Reputation: 5021
I have a string for example:
s = 'Knorr 12x10g Fish bouillon cube'
I want to get 12x10g part using regex. The logic would be to find the first digit and extend it until find a first space. Right now I am just able to match only this specific string with the following regex.
val = re.findall(r'\s[0-9].x[0-9].g', s]
But I have kg, ml and other kinds of weights metrics in my data. So this regex not work with all.
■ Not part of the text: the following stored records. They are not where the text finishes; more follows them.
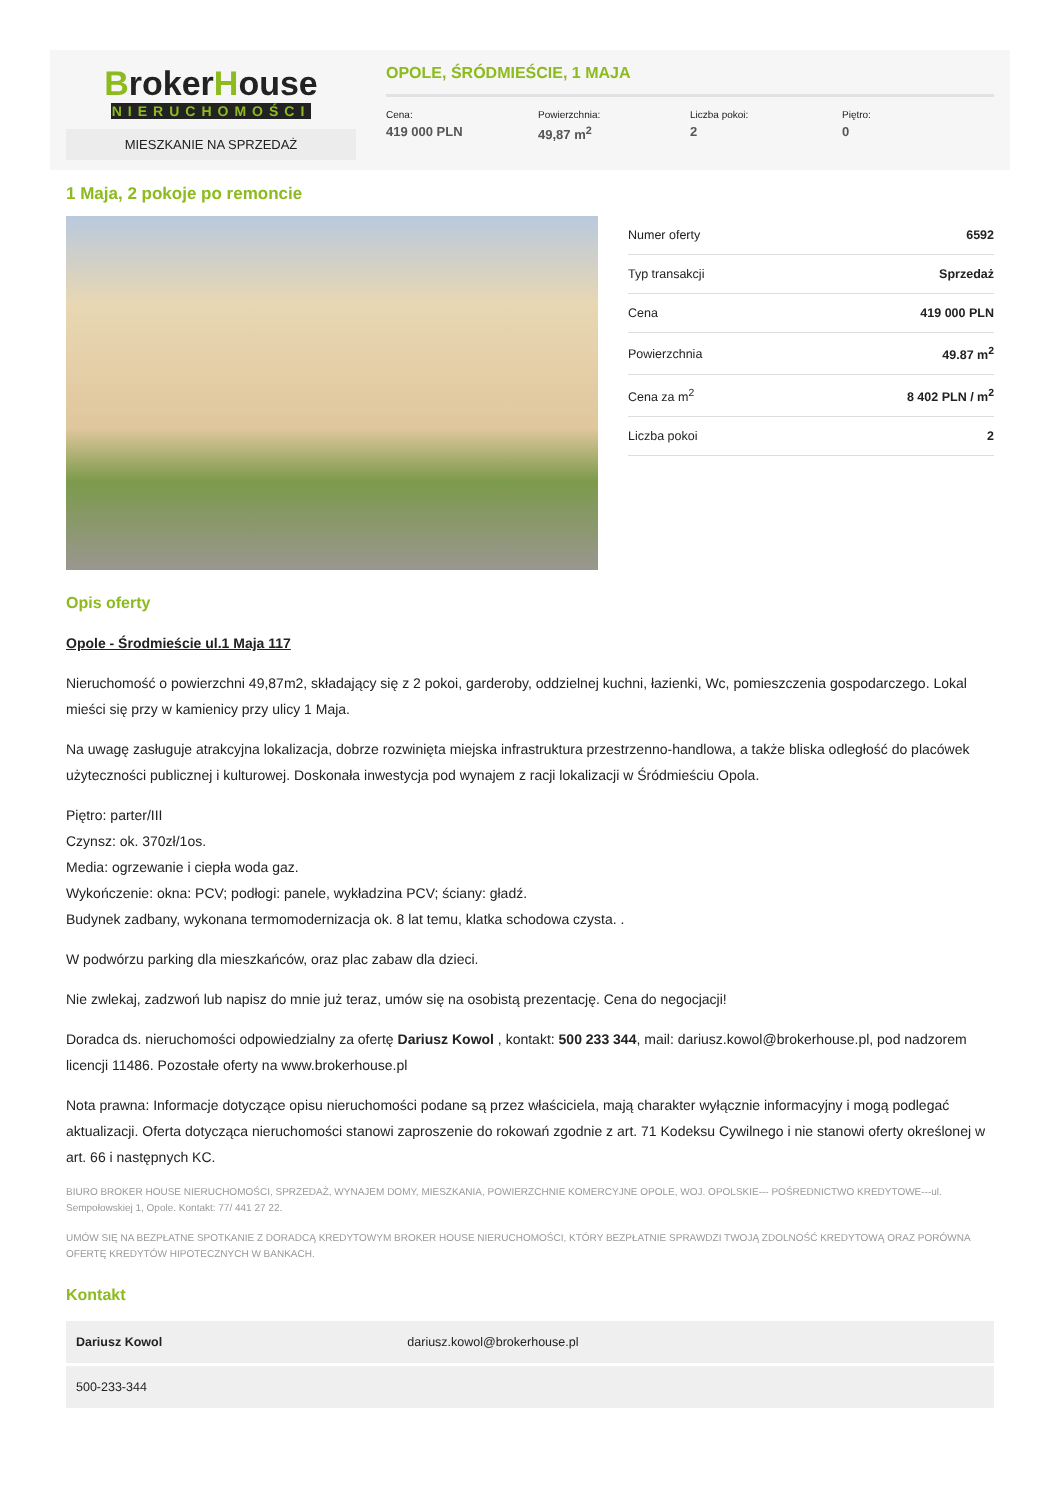BrokerHouse
NIERUCHOMOŚCI
MIESZKANIE NA SPRZEDAŻ
OPOLE, ŚRÓDMIEŚCIE, 1 MAJA
Cena:
419 000 PLN
Powierzchnia:
49,87 m<sup>2</sup>
Liczba pokoi:
2
Piętro:
0
1 Maja, 2 pokoje po remoncie
| Numer oferty | 6592 |
| Typ transakcji | Sprzedaż |
| Cena | 419 000 PLN |
| Powierzchnia | 49.87 m<sup>2</sup> |
| Cena za m<sup>2</sup> | 8 402 PLN / m<sup>2</sup> |
| Liczba pokoi | 2 |
Opis oferty
Opole - Środmieście ul.1 Maja 117
Nieruchomość o powierzchni 49,87m2, składający się z 2 pokoi, garderoby, oddzielnej kuchni, łazienki, Wc, pomieszczenia gospodarczego. Lokal mieści się przy w kamienicy przy ulicy 1 Maja.
Na uwagę zasługuje atrakcyjna lokalizacja, dobrze rozwinięta miejska infrastruktura przestrzenno-handlowa, a także bliska odległość do placówek użyteczności publicznej i kulturowej. Doskonała inwestycja pod wynajem z racji lokalizacji w Śródmieściu Opola.
Piętro: parter/III
Czynsz: ok. 370zł/1os.
Media: ogrzewanie i ciepła woda gaz.
Wykończenie: okna: PCV; podłogi: panele, wykładzina PCV; ściany: gładź.
Budynek zadbany, wykonana termomodernizacja ok. 8 lat temu, klatka schodowa czysta. .
W podwórzu parking dla mieszkańców, oraz plac zabaw dla dzieci.
Nie zwlekaj, zadzwoń lub napisz do mnie już teraz, umów się na osobistą prezentację. Cena do negocjacji!
Doradca ds. nieruchomości odpowiedzialny za ofertę Dariusz Kowol , kontakt: 500 233 344, mail: dariusz.kowol@brokerhouse.pl, pod nadzorem licencji 11486. Pozostałe oferty na www.brokerhouse.pl
Nota prawna: Informacje dotyczące opisu nieruchomości podane są przez właściciela, mają charakter wyłącznie informacyjny i mogą podlegać aktualizacji. Oferta dotycząca nieruchomości stanowi zaproszenie do rokowań zgodnie z art. 71 Kodeksu Cywilnego i nie stanowi oferty określonej w art. 66 i następnych KC.
BIURO BROKER HOUSE NIERUCHOMOŚCI, SPRZEDAŻ, WYNAJEM DOMY, MIESZKANIA, POWIERZCHNIE KOMERCYJNE OPOLE, WOJ. OPOLSKIE--- POŚREDNICTWO KREDYTOWE---ul. Sempołowskiej 1, Opole. Kontakt: 77/ 441 27 22.
UMÓW SIĘ NA BEZPŁATNE SPOTKANIE Z DORADCĄ KREDYTOWYM BROKER HOUSE NIERUCHOMOŚCI, KTÓRY BEZPŁATNIE SPRAWDZI TWOJĄ ZDOLNOŚĆ KREDYTOWĄ ORAZ PORÓWNA OFERTĘ KREDYTÓW HIPOTECZNYCH W BANKACH.
Kontakt
| Dariusz Kowol | dariusz.kowol@brokerhouse.pl |
| 500-233-344 | |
Any suggestions ? Thanks.
Upvotes: 1
Views: 83
Reputation: 6088
For regex:
\d+\w\d+\w*(?=\s)
Demo: https://regex101.com/r/1orSGQ/1
For Python
import re
text = '''s = 'Knorr 12x10g Fish bouillon cube'
s = 'Knorr 12x10kg Fish bouillon cube'
s = 'Knorr 12x10gram Fish bouillon cube'
'''
for m in re.finditer(r"\d+\w\d+\w*(?=\s)", text):
print('%s' % (m.group(0)))
Output
12x10g
12x10kg
12x10gram
Upvotes: 0
Reputation: 1127
\s[0-9]{1,}.x[0-9]{1,}[a-z]{1,}\s
After this, you can choose to use .strip()
to the derived string.
Upvotes: 1
Reputation: 626748
The logic would be to find the first digit and extend it until find a first space.
You may use \d\S*
regex:
import re
s = 'Knorr 12x10g Fish bouillon cube'
val = re.findall(r'\d\S*', s)
print(val)
See the Python demo
The re.findall
method will find all non-overlapping occurrences of substrings starting with a digit (\d
) with 0+ characters other than whitespace after it (\S*
). If the number of non-whitespaces should be non-zero, replace *
with +
(1 or more occurrences).
To avoid matching trailing punctuation, you may add \b
at the end of the regex pattern (r'\d\S*\b'
).
Upvotes: 2